_Page extract_
○ ○ ○ ○ ○ ○ ○
License: MIT License

Python 94.06% Tcl 1.26% C 1.41% Shell 3.28%

bat.py's Introduction

Note: The master branch is for the 2.0 version of BAT. For the version associated with Ref. [1], which includes the APR method, download the package from the BATv1.0 branch.


New features on BAT 2.0:

- Relative restraints between the receptor and the ligand (figure below), without the need for three fixed dummy atoms.

- Center of mass restraints on the receptor, and the bulk ligand when the SDR method is applied, so their internal degrees of freedom are not affected.

- Only two stages, equilibrium and free energy simulations. The preparation stage is no longer required, since the APR method is not available in the 2.0 version.

- Possible choice between a fixed number of waters, or fixed solvation buffers in the three cartesian axes.

- Automatic determination of the number of ions based on the chosen salt concentration.

- Simpler procedure to add new receptors.


See also: GHOAT.py, a fully automated tool for guest-host ABFE calculations using SDR with pmemd.cuda:

https://github.com/GHeinzelmann/GHOAT.py

A tutorial and a detailed user guide are available, as well as necessary parameter and input files for several hosts.
○ ○ ○ ○ ○ ○ ○
_Exercises_
#1 In the BAT.py page extract, which branch holds the version that includes the APR method?
#2 Write the next few sentences of the BAT.py page extract, picking up after its final sentence.
○ ○ ○ ○ ○ ○ ○
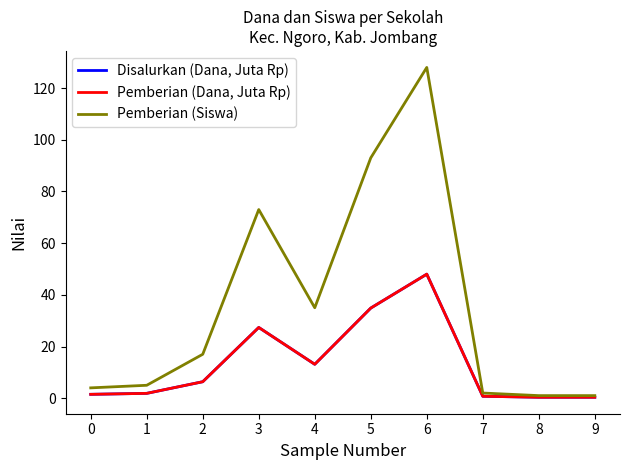

Is this an area chart (filled region under the line)?

No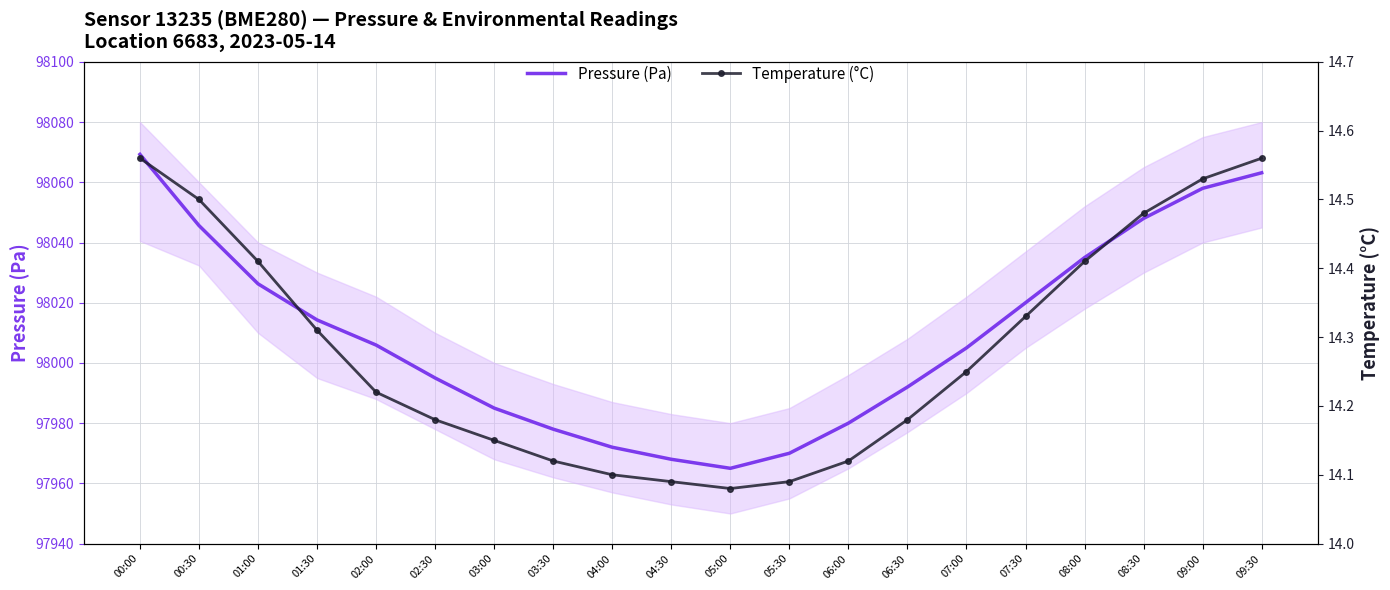

What is the average value of the Temperature (°C) series?

14.3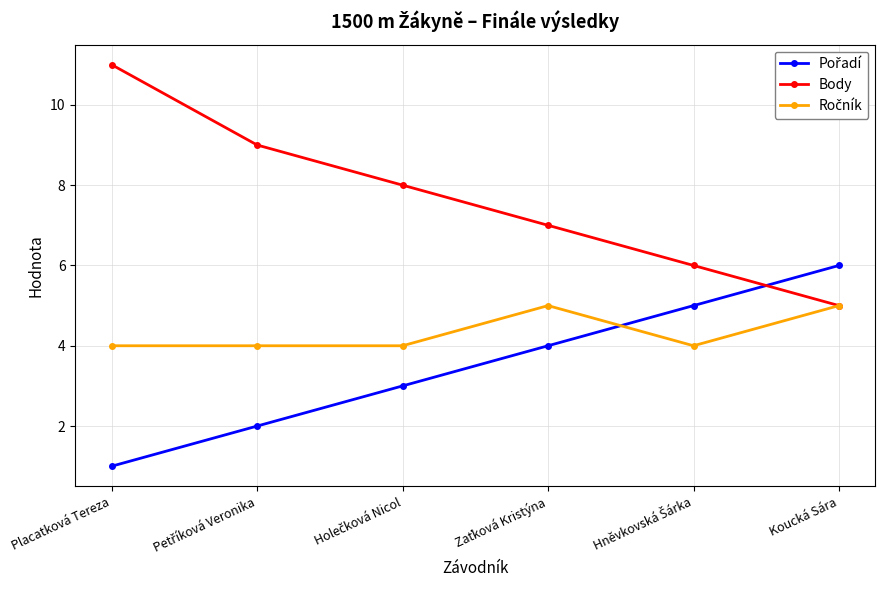

What position from the right is Koucká Sára?

1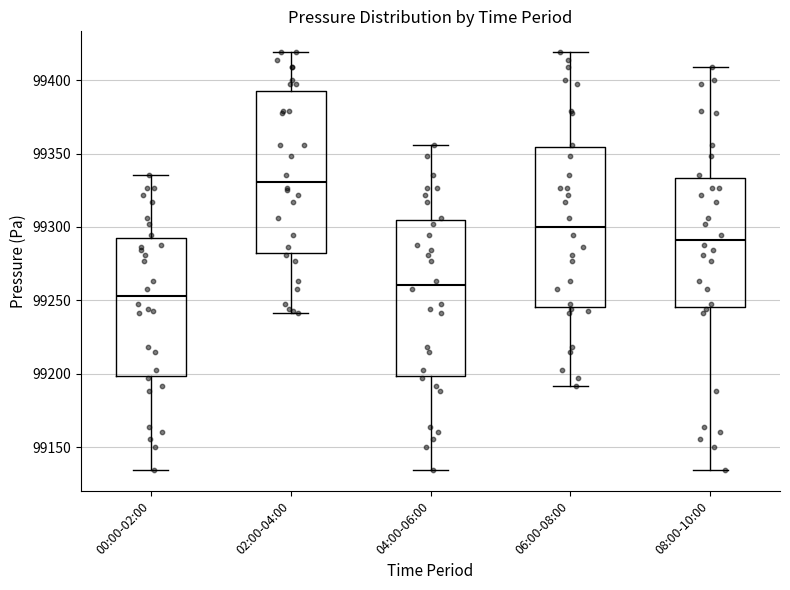

Where is the upper edge of the box for 08:00-10:00 on the y-axis? The values are not printed on the chart, so give them approximately, as read against the axis.

99335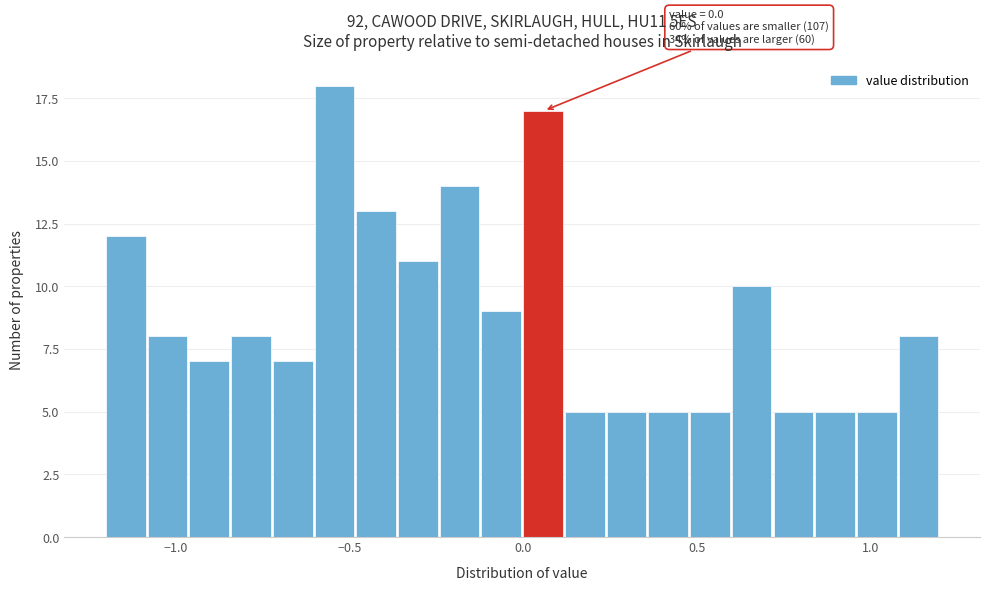

Around what value on the x-axis is the tallest bar? Give the approximate position of its centre, as read against the axis.

-0.55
○ ○ ○ ○ ○ ○ ○
_Per-task answers_
#1 The BATv1.0 branch.

#2
BAT.py v2.0

The Binding Affinity Tool (BAT.py) is a python tool for fully automated absolute binding free energy calculations. Its workflow encompasses the creation of the bound complex, generation of parameters using Antechamber, preparation of the simulation files, and post-processing to retrieve the binding free energy. By using the pmemd.cuda software from AMBER20, it is able to perform several calculations at a reduced computational cost using graphics processing units (GPUs).

The 2.0 version of BAT.py can perform binding free energy calculations by two alchemical routes in the presence of restraints, either with double decoupling (DD) procedure or with the simultaneous decoupling recoupling (SDR) method. For the use of the APR method in addition to DD and SDR, download the 1.0 version of the code at the BATv1.0 branch. BAT.py is compatible with the simulation package AMBER20, also requiring a few installed programs to work properly, which are listed in the next section.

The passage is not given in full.